# [SOLVED]Whitman 8.7.3 int with e

#### karush

##### Well-known member
$\tiny{s8.4.4.1\quad Whitman 8.7.3}$
Evaluate $\int(e^{t^2}+16)te^{t^2} dt$

ok I was going to distribute but not sure if a substitution would be better
the answer looks like it is done by observation

W|A returned

#### skeeter

##### Well-known member
MHB Math Helper
pretty easy to see the derivative of $(e^{t^2} + 16)$ is $2t e^{t^2}$ ... all one needs is the constant $2$ with $\dfrac{1}{2}$ outside the integral to set it up

$\displaystyle \dfrac{1}{2} \int (e^{t^2}+16) \cdot 2te^{t^2} \, dt = \dfrac{1}{2} \int u \, du$

#### Country Boy

##### Well-known member
MHB Math Helper
To integrate $\int (e^{t^2}+ 16)te^{t^2}dt$. It should be obvious that the "$t^2$ in $e^{t^2}$ is the "problem" since $e^{t^2}$ alone does not have an elementary anti-derivative. So cross your fingers and let "$u= t^2$". Then $du= 2t dt$. Alright! There is a "t" in the integrand!

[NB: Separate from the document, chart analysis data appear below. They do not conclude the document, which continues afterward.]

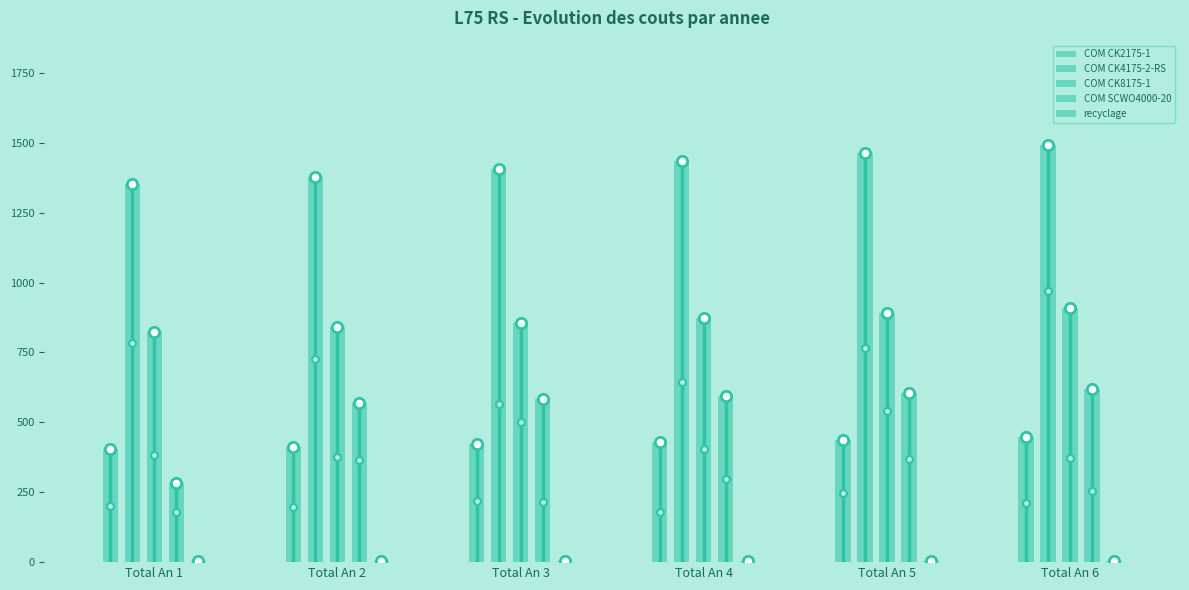

Which series has the largest Y range (max minus min)?

COM SCWO4000-20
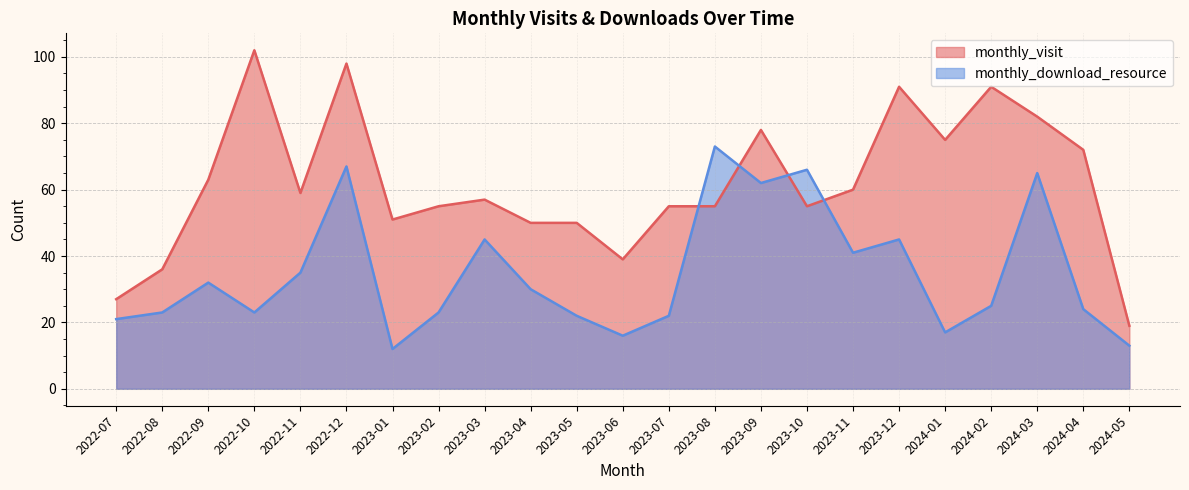

What is the difference between the highest and lowest values at 2023-08?

18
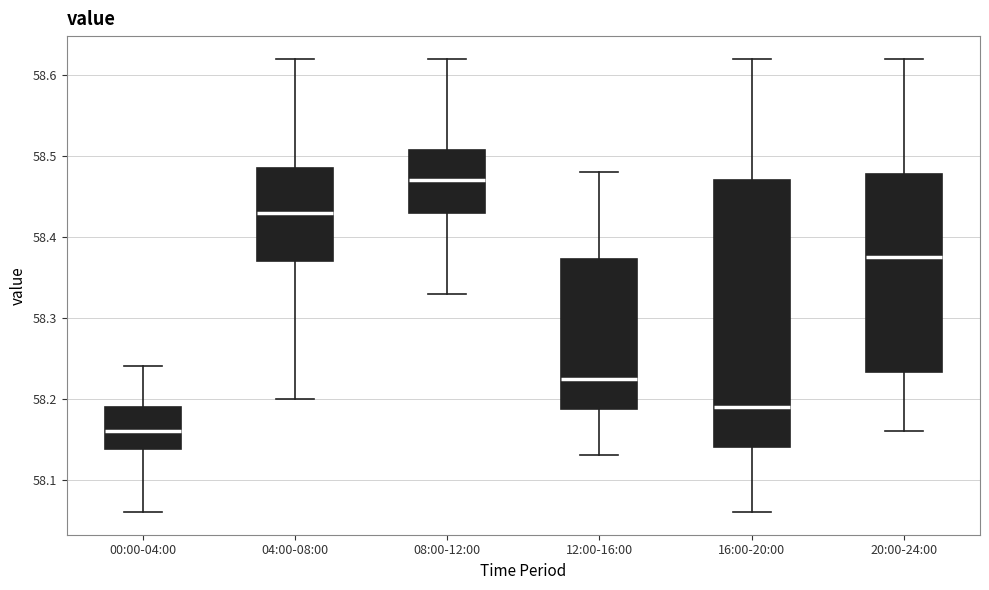

Reading left to right, read every box against the y-axis: the position of its median line, the range the box covers, and the ends of its whiskers. The values are not printed on the chart, so give them approximately, as read against the axis.

00:00-04:00: median 58.16, box 58.14 to 58.19, whiskers 58.06 to 58.24
04:00-08:00: median 58.43, box 58.37 to 58.49, whiskers 58.20 to 58.62
08:00-12:00: median 58.47, box 58.43 to 58.51, whiskers 58.33 to 58.62
12:00-16:00: median 58.23, box 58.19 to 58.37, whiskers 58.13 to 58.48
16:00-20:00: median 58.19, box 58.14 to 58.47, whiskers 58.06 to 58.62
20:00-24:00: median 58.38, box 58.23 to 58.48, whiskers 58.16 to 58.62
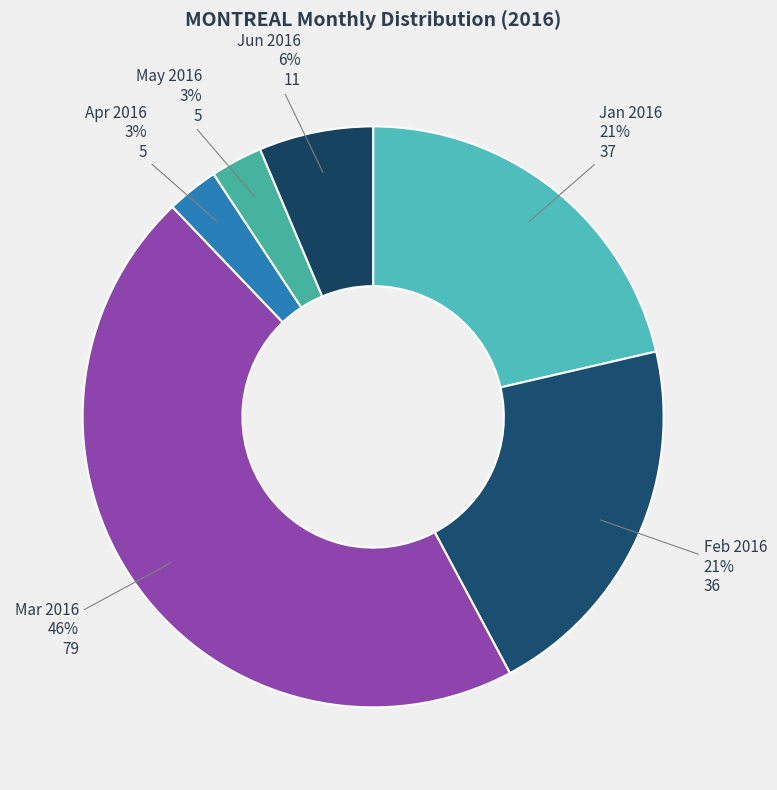

How many slices are in this pie chart?

6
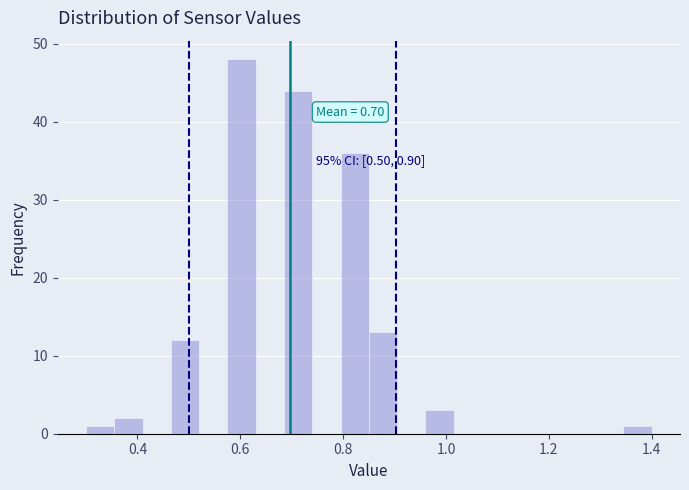

Around what value on the x-axis is the tallest bar? Give the approximate position of its centre, as read against the axis.

0.60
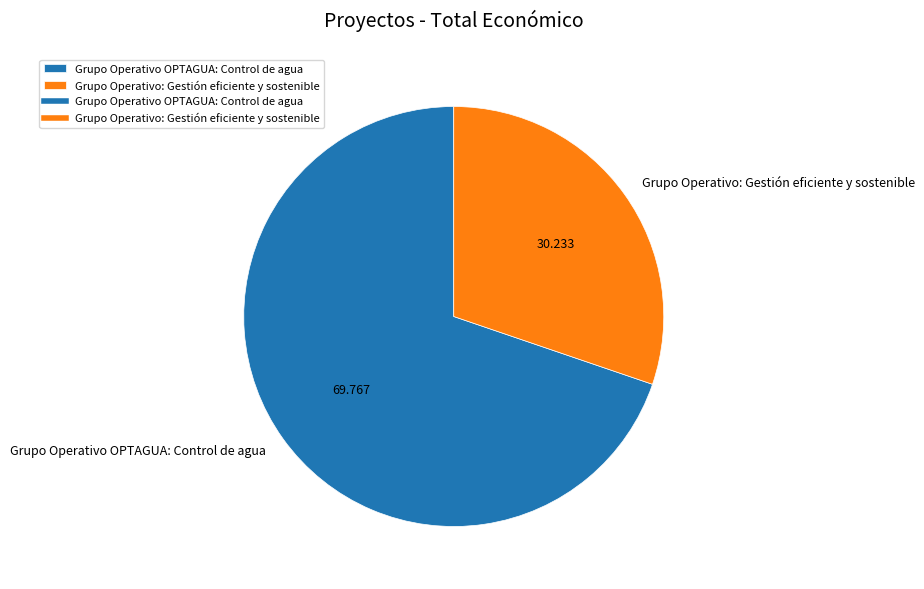

Which has a higher value, Grupo Operativo OPTAGUA: Control de agua or Grupo Operativo: Gestión eficiente y sostenible?

Grupo Operativo OPTAGUA: Control de agua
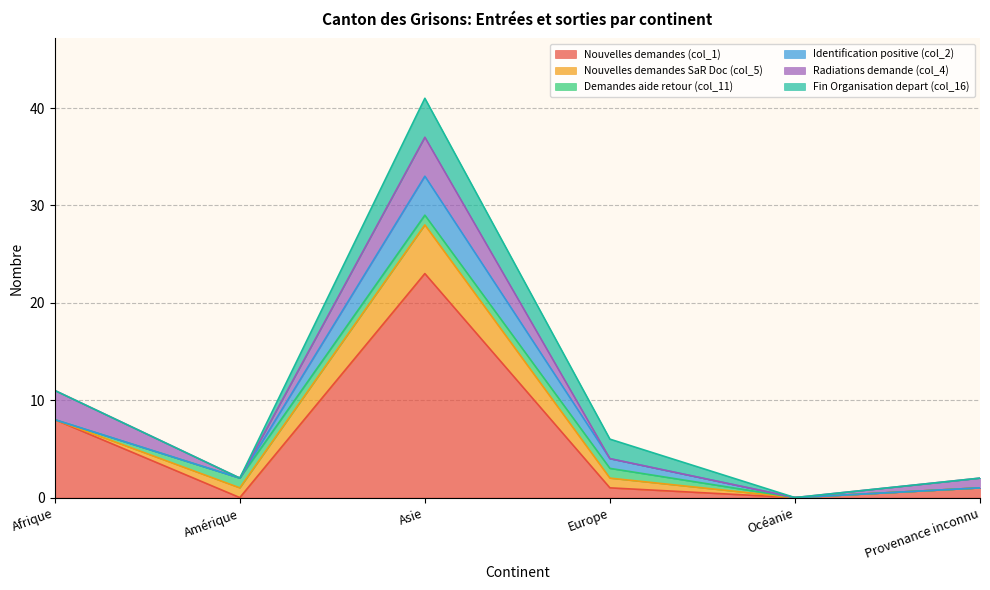

At which category is the sum across all series the highest?

Asie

We can the integral as $\int (e^{t^2}+ 16)e^{t^2}(tdt)$ and since, with the substitution $u= t^2$, $du= 2tdt$, so that $tdt= \frac{1}{2}du$ the integral becomes $\int (e^u+ 16)e^u (\frac{1}{2}du)= \frac{1}{2}\int (e^u+ 16)e^u du$. And, looking at that and remembering that at the derivative of $e^u$ is just $e^u$ again, make another substitution, $v= e^u$ o so that $dv= e^u du$ and the integral becomes $\frac{1}{2}\int (v+ 16)dv$.

(If I were very clever I would have thought of the substitution $v= e^{t^2}$ immediately but I have to do things step by step.)

That's easy to integrate! $\frac{1}{2}\int (v+ 16) dv=\frac{1}{2}(\frac{1}{2}v^2+ 16v)+ C= \frac{1}{4}v^2+ 8v+ C$ where "C" is the "constant of integration".

But now we have to go back to the original variable, t. Since $v= e^u$, $\frac{1}{4}v^2+ 8v+ C= \frac{1}{4}(e^u)^2+ 8e^u+ C= \frac{1}{4}e^{2u}+ 8e^u+ C$. And since $u= t^2$, $\frac{1}{4}e^{2u}+ 8e^u+ C= \frac{1}{4}e^{2t^2}+ 8e^{t^2}+ C$.